**What this task involves:** Your copy of the data should match it exactly, leaving out only the pictures.

**Data section:**
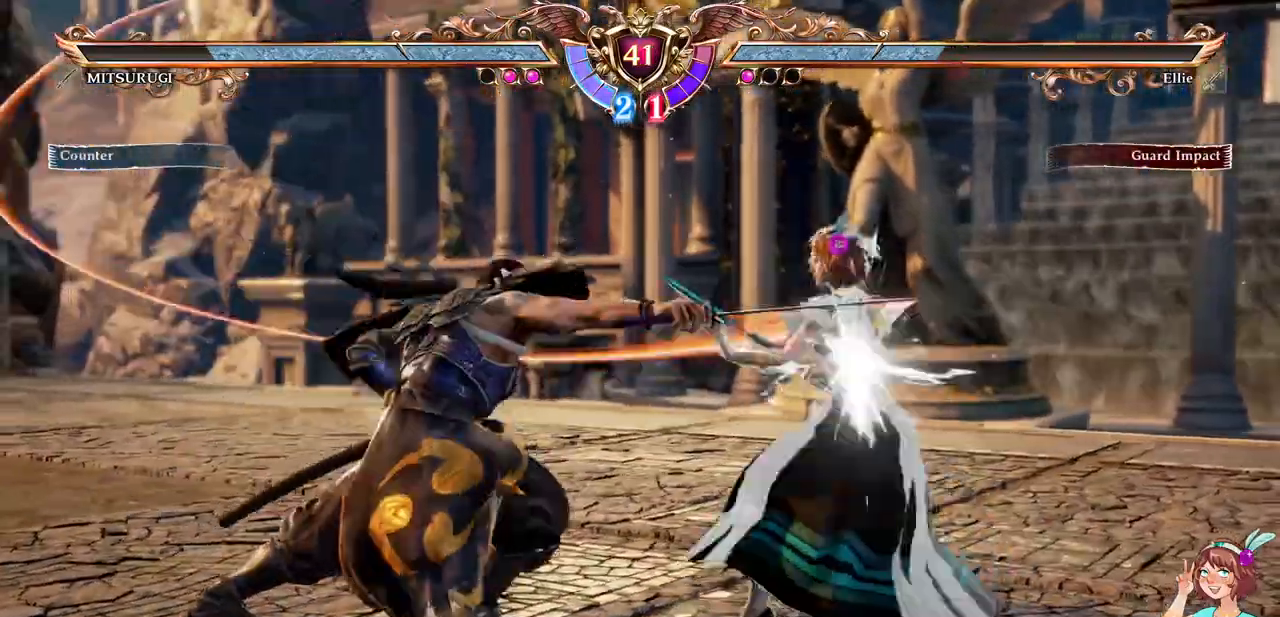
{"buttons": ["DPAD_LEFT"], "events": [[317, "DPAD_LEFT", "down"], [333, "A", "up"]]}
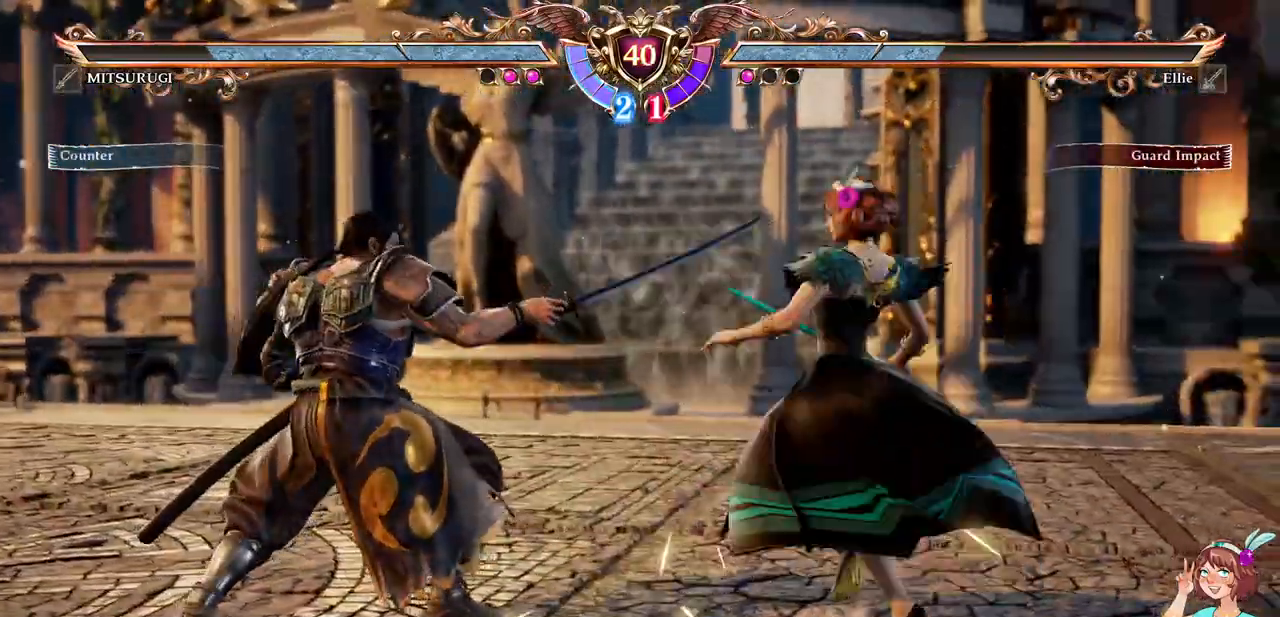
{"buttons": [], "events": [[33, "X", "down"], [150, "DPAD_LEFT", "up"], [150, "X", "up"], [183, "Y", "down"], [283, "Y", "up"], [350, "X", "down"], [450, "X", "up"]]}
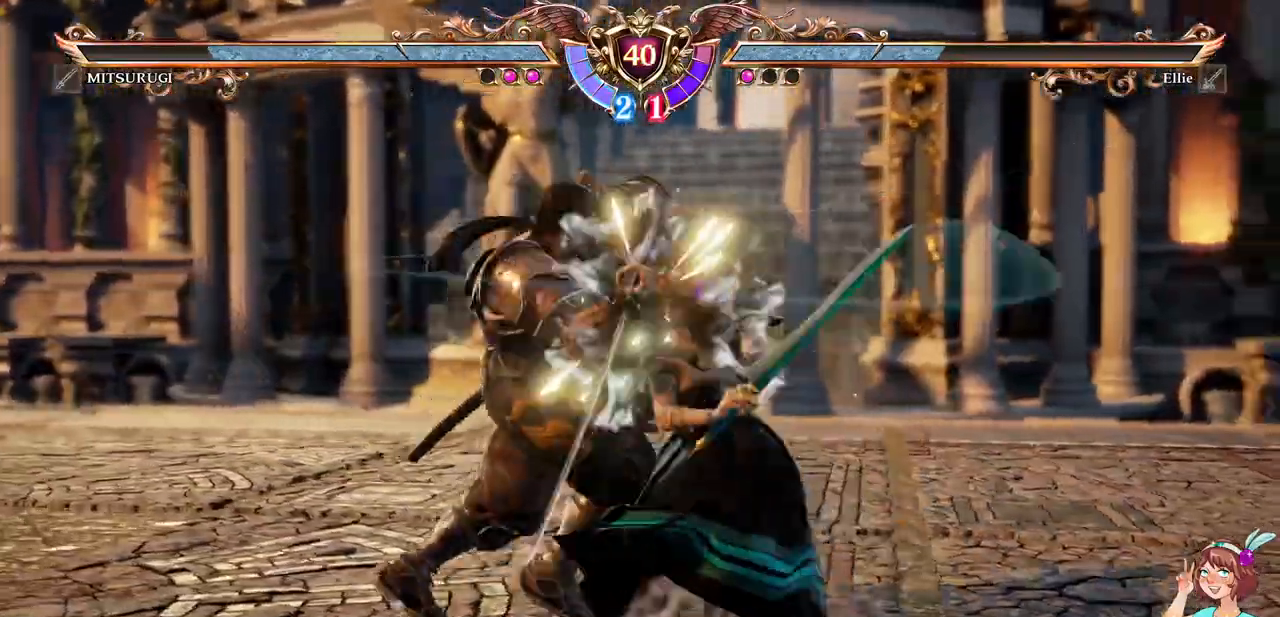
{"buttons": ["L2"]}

**Task response:**
{"buttons": ["DPAD_LEFT"], "events": [[317, "DPAD_LEFT", "down"], [333, "A", "up"]]}
{"buttons": [], "events": [[33, "X", "down"], [150, "DPAD_LEFT", "up"], [150, "X", "up"], [183, "Y", "down"], [283, "Y", "up"], [350, "X", "down"], [450, "X", "up"]]}
{"buttons": ["L2"]}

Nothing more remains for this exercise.